Corran vida son seau dans la benne fixée au tapis roulant. Revenant vers Urlor, il fit un rapide inventaire des gardes qui les surveillaient : une escouade complète de commandos, soit un garde pour une dizaine de prisonniers. Huit au total, dont six portaient des carabines blasters. Les deux autres étaient équipés d’un Toile-E et postés à l’intérieur de l’écoutille, rendant suicidaire toute tentative de fuite.
Urlor lança une pleine pelletée de cailloux vers le seau de Corran.
— Ne fais pas ça, souffla-t-il. Attends d’en apprendre davantage.
— C’est ce que je suis en train de faire : je m’informe, riposta le pilote.
— Tu risquerais ta vie sur un coup de tête ? intervint Jan, qui l’observait aussi.
— Escadron Rogue, rappelez-vous ! crâna Corran.
— Corellien, plutôt ! lâcha le vieil homme. Vous n’avez aucune considération pour le destin.
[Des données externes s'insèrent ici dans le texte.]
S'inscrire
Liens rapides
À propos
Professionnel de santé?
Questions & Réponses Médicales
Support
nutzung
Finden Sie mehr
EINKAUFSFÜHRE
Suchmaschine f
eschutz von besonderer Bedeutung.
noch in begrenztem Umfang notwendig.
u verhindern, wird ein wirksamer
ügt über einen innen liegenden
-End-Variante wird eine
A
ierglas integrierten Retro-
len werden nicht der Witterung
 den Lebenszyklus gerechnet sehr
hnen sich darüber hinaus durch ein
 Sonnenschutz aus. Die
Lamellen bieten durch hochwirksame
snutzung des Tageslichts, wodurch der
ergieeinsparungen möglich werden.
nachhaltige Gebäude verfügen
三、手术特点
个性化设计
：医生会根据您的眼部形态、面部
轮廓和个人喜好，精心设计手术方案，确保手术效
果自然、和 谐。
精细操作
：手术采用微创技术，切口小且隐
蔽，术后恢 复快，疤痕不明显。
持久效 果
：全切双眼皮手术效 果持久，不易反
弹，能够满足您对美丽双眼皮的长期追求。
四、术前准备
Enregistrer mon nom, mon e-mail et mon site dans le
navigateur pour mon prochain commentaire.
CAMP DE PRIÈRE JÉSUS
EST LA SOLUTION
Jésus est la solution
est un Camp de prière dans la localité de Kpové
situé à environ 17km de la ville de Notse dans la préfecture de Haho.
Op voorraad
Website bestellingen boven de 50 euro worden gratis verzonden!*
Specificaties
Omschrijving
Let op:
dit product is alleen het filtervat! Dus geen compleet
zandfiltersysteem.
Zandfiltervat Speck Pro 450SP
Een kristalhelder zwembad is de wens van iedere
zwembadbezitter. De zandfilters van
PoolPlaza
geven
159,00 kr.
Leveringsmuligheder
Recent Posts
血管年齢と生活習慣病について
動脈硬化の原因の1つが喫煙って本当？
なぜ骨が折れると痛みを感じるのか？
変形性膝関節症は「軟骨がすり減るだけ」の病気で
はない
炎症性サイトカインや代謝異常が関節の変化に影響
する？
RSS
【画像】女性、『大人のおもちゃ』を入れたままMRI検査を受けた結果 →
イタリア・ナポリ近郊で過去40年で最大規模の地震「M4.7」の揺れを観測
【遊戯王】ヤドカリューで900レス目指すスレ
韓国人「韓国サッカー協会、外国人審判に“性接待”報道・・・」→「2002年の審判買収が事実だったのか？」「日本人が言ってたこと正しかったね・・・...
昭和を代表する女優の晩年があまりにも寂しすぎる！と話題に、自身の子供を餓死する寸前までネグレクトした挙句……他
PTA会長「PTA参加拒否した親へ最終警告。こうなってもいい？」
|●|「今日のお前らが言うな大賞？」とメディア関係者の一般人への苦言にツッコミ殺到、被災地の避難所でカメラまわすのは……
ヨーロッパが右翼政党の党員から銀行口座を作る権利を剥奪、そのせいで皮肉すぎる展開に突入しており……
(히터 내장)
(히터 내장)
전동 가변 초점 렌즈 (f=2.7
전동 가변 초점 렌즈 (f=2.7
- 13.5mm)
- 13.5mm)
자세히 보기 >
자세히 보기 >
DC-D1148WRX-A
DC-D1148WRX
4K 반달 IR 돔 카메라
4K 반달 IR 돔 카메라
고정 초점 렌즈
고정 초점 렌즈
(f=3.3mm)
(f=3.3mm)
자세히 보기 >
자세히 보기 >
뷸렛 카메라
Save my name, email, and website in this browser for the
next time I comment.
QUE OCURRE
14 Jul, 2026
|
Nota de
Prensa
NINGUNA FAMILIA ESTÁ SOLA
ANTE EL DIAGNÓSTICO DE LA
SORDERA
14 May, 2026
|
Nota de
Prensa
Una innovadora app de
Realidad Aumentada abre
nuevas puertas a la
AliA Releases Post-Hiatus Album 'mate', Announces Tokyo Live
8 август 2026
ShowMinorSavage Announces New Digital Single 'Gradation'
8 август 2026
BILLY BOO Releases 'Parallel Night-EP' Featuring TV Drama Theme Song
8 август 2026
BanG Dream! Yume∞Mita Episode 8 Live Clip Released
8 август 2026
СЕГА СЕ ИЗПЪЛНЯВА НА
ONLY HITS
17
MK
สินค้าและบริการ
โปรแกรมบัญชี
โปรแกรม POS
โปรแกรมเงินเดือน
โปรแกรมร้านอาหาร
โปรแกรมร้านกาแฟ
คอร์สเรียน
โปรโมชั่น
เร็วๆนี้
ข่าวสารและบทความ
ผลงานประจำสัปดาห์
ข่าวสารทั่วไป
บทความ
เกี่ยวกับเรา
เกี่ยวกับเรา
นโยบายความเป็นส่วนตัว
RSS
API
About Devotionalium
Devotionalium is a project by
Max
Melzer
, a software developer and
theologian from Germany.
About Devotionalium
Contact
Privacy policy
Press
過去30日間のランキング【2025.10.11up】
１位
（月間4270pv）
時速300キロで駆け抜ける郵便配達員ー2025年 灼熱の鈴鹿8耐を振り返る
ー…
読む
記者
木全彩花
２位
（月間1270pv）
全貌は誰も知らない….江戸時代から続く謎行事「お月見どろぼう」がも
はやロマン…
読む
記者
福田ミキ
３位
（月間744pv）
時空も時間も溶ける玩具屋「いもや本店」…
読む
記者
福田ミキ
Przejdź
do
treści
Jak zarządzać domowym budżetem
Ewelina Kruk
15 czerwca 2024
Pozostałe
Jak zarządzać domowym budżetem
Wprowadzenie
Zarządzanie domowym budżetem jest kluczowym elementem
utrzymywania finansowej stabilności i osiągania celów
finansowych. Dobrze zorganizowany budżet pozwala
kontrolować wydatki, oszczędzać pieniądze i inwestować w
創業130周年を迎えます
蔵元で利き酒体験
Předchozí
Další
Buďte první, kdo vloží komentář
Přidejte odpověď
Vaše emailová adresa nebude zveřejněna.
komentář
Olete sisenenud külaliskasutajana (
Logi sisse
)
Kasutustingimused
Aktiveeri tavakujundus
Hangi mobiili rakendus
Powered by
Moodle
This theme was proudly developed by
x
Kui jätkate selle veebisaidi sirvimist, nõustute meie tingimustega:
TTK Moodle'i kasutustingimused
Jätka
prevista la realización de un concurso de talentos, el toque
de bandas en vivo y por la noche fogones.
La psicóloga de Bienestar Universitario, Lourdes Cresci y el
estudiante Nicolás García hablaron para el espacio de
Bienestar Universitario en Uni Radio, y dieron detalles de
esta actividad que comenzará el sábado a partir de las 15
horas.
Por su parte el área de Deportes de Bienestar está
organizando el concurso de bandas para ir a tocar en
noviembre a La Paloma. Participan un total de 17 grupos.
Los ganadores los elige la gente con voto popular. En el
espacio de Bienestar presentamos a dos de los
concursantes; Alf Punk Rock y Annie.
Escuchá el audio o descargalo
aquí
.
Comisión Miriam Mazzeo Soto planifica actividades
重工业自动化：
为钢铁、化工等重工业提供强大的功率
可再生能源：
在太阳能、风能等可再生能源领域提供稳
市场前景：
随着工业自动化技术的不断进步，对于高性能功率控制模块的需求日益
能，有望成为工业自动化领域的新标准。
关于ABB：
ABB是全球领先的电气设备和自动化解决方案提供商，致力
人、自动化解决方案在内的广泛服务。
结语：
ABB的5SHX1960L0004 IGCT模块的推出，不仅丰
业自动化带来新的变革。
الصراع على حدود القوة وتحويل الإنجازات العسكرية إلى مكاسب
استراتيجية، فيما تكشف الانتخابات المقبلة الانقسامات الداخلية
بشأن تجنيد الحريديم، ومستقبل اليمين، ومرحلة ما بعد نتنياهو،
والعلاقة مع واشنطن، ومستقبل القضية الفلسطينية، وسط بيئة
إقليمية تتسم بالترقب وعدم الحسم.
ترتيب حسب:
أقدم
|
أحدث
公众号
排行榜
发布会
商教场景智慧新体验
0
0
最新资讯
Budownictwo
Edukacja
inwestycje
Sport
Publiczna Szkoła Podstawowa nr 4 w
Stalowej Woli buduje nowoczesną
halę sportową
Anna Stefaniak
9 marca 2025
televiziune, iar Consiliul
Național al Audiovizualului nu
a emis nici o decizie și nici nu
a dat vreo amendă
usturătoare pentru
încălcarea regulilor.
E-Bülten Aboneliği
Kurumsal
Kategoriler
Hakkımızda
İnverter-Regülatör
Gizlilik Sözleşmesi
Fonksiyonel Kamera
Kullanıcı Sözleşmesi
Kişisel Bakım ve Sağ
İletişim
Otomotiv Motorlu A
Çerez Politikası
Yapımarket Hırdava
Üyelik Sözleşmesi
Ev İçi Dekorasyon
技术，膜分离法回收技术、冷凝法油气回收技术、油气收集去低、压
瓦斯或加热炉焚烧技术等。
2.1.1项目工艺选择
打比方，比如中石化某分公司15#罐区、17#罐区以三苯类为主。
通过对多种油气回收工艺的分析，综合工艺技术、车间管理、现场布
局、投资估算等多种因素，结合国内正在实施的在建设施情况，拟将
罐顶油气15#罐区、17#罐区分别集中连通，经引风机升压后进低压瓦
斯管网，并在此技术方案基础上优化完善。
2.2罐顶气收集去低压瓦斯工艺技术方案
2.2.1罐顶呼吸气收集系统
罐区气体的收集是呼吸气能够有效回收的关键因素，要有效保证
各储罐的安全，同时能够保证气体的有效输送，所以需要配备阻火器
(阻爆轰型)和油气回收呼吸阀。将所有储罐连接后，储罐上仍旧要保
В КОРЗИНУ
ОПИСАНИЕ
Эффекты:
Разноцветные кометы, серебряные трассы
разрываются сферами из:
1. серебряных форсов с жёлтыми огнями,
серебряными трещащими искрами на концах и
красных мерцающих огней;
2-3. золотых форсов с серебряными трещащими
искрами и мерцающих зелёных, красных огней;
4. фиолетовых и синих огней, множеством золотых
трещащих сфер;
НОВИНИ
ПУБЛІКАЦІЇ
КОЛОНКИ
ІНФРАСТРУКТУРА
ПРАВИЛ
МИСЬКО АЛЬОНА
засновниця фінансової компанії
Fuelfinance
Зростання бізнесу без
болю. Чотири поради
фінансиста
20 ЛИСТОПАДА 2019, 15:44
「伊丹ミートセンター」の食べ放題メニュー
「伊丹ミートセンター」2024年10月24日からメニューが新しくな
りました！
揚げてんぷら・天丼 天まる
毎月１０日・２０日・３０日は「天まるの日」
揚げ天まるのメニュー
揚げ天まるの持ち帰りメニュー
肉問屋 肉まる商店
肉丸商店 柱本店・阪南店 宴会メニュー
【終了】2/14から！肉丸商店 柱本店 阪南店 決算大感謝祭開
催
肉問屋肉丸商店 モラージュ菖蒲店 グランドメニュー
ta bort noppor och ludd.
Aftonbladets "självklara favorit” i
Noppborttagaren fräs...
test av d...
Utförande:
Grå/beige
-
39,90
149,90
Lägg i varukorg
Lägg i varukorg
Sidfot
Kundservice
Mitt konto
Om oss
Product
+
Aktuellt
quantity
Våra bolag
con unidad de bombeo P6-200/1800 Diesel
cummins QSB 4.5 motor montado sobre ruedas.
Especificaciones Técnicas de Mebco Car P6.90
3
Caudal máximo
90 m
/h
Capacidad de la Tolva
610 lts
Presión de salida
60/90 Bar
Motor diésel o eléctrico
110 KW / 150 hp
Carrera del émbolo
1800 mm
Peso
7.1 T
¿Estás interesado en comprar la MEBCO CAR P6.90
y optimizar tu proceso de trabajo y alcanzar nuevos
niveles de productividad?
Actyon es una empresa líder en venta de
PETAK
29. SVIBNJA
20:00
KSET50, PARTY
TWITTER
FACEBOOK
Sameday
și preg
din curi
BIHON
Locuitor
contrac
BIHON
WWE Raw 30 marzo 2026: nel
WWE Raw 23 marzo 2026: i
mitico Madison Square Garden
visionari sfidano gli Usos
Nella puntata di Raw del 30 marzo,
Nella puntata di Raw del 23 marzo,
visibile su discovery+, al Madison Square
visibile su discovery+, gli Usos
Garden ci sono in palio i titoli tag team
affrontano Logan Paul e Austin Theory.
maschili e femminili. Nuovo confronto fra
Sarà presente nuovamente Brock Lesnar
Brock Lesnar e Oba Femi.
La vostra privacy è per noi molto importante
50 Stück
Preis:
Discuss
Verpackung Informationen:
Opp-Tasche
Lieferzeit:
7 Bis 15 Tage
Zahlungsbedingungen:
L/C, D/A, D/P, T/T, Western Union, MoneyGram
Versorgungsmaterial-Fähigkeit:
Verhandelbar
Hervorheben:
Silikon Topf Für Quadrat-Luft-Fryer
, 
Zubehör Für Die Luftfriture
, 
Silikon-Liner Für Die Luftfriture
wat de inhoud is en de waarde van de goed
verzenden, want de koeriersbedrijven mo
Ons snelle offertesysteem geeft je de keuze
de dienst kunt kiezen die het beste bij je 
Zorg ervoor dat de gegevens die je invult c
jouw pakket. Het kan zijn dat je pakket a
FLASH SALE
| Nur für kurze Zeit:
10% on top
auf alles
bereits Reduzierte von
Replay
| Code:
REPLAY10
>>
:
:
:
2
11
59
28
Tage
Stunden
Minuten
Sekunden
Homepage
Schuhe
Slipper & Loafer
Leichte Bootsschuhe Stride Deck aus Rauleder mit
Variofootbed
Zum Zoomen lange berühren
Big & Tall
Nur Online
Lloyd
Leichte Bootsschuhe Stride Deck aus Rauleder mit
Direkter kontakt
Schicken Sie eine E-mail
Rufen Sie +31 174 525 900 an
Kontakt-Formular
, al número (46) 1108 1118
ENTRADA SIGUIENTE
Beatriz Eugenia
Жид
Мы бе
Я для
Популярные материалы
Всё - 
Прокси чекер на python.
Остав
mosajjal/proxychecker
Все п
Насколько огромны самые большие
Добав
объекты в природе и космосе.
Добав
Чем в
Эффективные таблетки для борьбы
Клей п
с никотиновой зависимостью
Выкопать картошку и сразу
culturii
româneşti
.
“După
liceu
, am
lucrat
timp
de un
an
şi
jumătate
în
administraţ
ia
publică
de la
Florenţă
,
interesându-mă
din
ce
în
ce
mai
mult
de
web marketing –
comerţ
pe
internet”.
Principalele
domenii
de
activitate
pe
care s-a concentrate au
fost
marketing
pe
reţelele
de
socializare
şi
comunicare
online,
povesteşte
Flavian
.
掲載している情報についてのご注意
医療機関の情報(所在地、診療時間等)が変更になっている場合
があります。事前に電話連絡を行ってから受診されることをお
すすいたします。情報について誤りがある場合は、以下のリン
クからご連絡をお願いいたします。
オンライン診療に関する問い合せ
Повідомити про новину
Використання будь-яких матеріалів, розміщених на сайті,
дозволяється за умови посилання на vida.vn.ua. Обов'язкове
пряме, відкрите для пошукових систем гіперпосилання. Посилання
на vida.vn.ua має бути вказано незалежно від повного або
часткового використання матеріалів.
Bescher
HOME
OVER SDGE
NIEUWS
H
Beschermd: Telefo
— Pourquoi respecter ce qu’il vaut mieux braver ? Faites-moi confiance, je dois essayer.
— Que la Force soit avec toi, s’inclina Urlor en jetant une dernière pelletée dans le seau.
— Merci.
Corran commença le difficile chemin vers le tapis roulant. Son plan était simple : il jetterait son seau, puis sauterait sur le tapis pour arriver jusqu’à la bouche. Là-bas, il semblait y avoir suffisamment d’ombre pour le dissimuler. S’il pouvait ensuite descendre par le conduit ou trouver un autre passage, il serait libre.
— Toi, là-bas !
Corran se tourna vers le garde qui venait de l’interpeller.
— Moi ?
— Approche.
Méfiant, il s’exécuta.
— Monsieur ?
— Pas de questions, prisonnier ! grogna le commando. Tu es nouveau, tu as besoin d’une leçon.
Sans crier gare, il abattit sa carabine-blaster, qui atteignit le pilote au-dessus de l’oreille droite.
La douleur l’emporta sur la panique. Corran empoigna son seau et le jeta à la figure du garde, qui bascula en arrière. Sa vision s’éclaircit et les secondes parurent se transformer en heures. Il entendit le sifflement d’un blaster ; un éclair bleu passa devant lui. Les prisonniers se jetèrent à terre. Tous, sauf un : Jan. Les yeux pleins de terreur et de fierté, le vieil homme fit signe à Corran, qui répondit par un hochement de tête.
La détonation atteignit le pilote à la poitrine. En un instant, ses nerfs brûlèrent, le faisant se tordre de douleur. Ses muscles se contractèrent. L’impact contre le sol lui fit probablement mal, mais ses nerfs n’assuraient plus le transport des données vers le cerveau.
Il ne put savoir précisément ce qu’il ressentait.
Sauf que ça n’est pas agréable.
Il vit Jan s’accroupir près de lui.
— Je vais demander de l’aide, déclara le vieil homme.
Le Rogue voulut faire un signe de tête, ou au moins cligner des yeux pour signifier qu’il avait compris… En vain.
L’équipe médicale alertée par les gardes arriva rapidement, portant un brancard équipé d’un moteur à répulsion. Après y avoir installé leur collègue, les infirmiers y étendirent Corran.
La tête en bas, il ne vit pas grand-chose.
— Il sentit que les Impériaux montaient dans un ascenseur et entendit trois bips, qu’il supposa correspondre au nombre d’étages.
Quand la cabine s’immobilisa, le brancard traversa des corridors à l’aspect plus moderne et mieux entretenus que le reste du bâtiment, si l’état du sol était une indication valable.
Les infirmiers jetèrent littéralement le détenu dans une pièce où planait l’odeur familière du bacta. Corran perçut des bribes de conversation entre les médecins et le droïd qui allait s’occuper du garde, mais un sifflement, dans son oreille droite, l’empêcha de comprendre.
Puis il entendit un bruit de pas : celui de vrais commandos disciplinés. Ça n’avait rien d’extraordinaire en soi, mais s’ils avaient été dans la pièce, ils auraient marché sur Corran. Tout chamboulé qu’il soit, le pilote était à peu près certain qu’il s’en serait aperçu. Seule alternative possible : ils se trouvaient dans une pièce au-dessous de lui.
Ce que ça signifiait demeurait pour l’instant hors de portée de sa compréhension.